● **Problem statement**: Every entry below should be reproduced exactly, with all pictures left out.

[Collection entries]
────
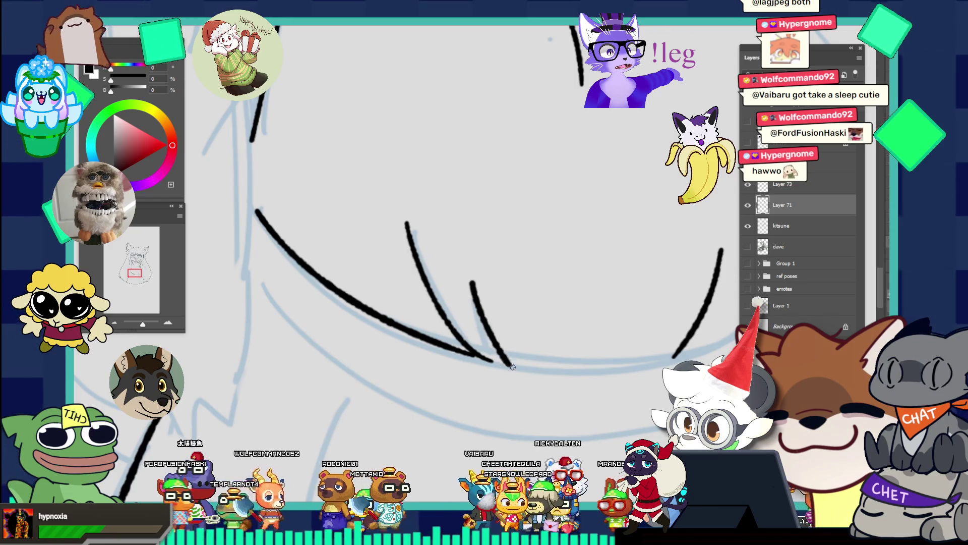
key(ctrl+z)
mouse_move(475, 283)
mouse_down()
mouse_move(500, 360)
mouse_move(412, 247)
mouse_up()
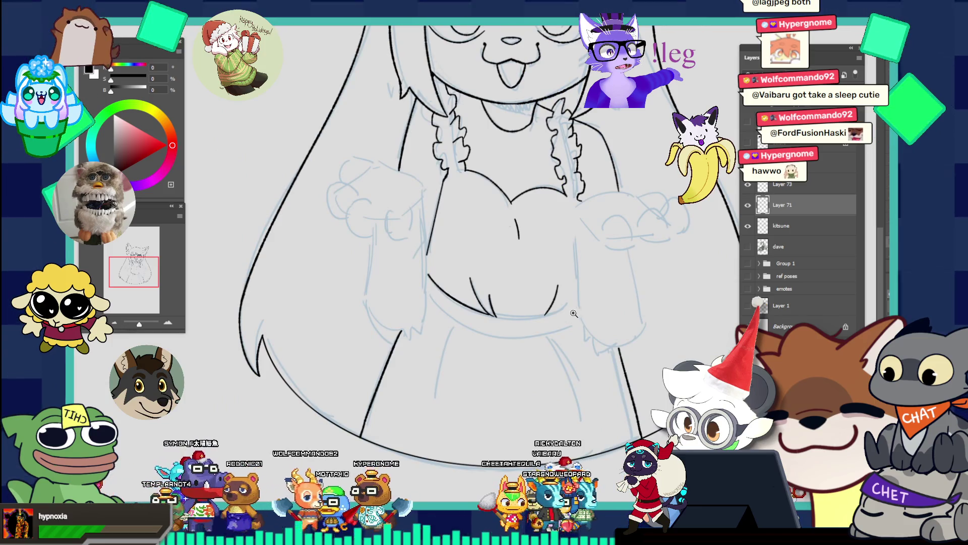
- Add a new empty layer for inking over the chest and paw
drag(575, 313, 549, 318)
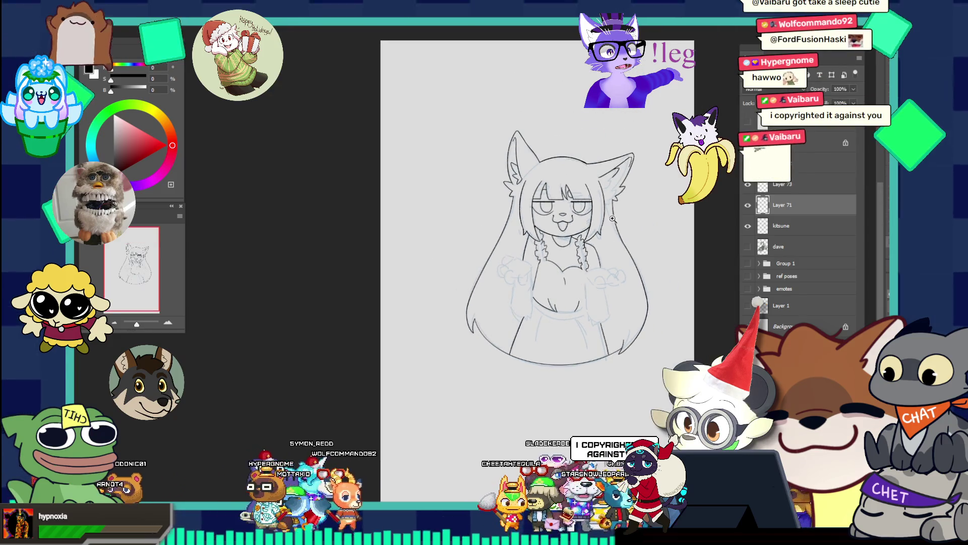
drag(606, 313, 586, 323)
drag(472, 304, 501, 294)
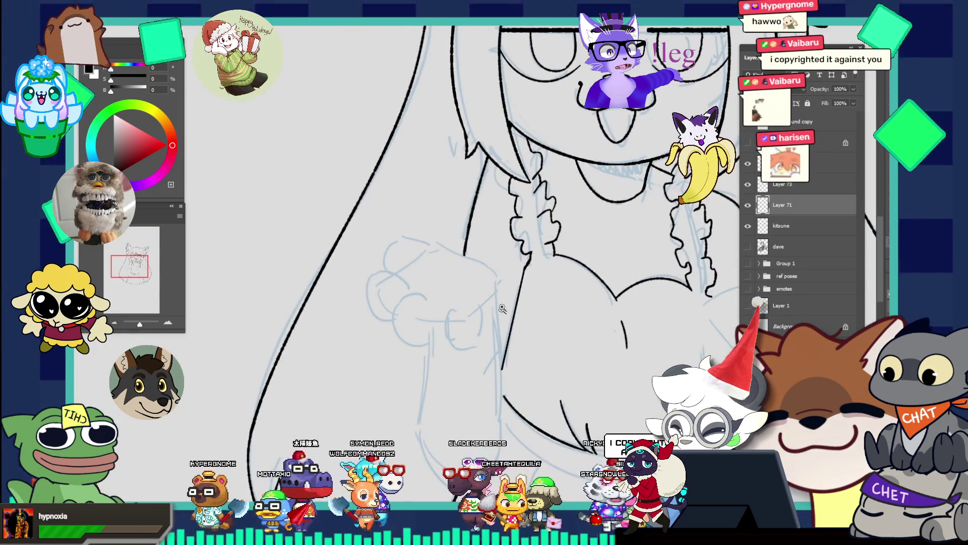
mouse_move(475, 343)
mouse_down()
mouse_move(444, 343)
mouse_move(507, 388)
mouse_up()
────
● **Response below**:
key(ctrl+z)
mouse_move(475, 283)
mouse_down()
mouse_move(500, 360)
mouse_move(412, 247)
mouse_up()
- Add a new empty layer for inking over the chest and paw
drag(575, 313, 549, 318)
drag(606, 313, 586, 323)
drag(472, 304, 501, 294)
mouse_move(475, 343)
mouse_down()
mouse_move(444, 343)
mouse_move(507, 388)
mouse_up()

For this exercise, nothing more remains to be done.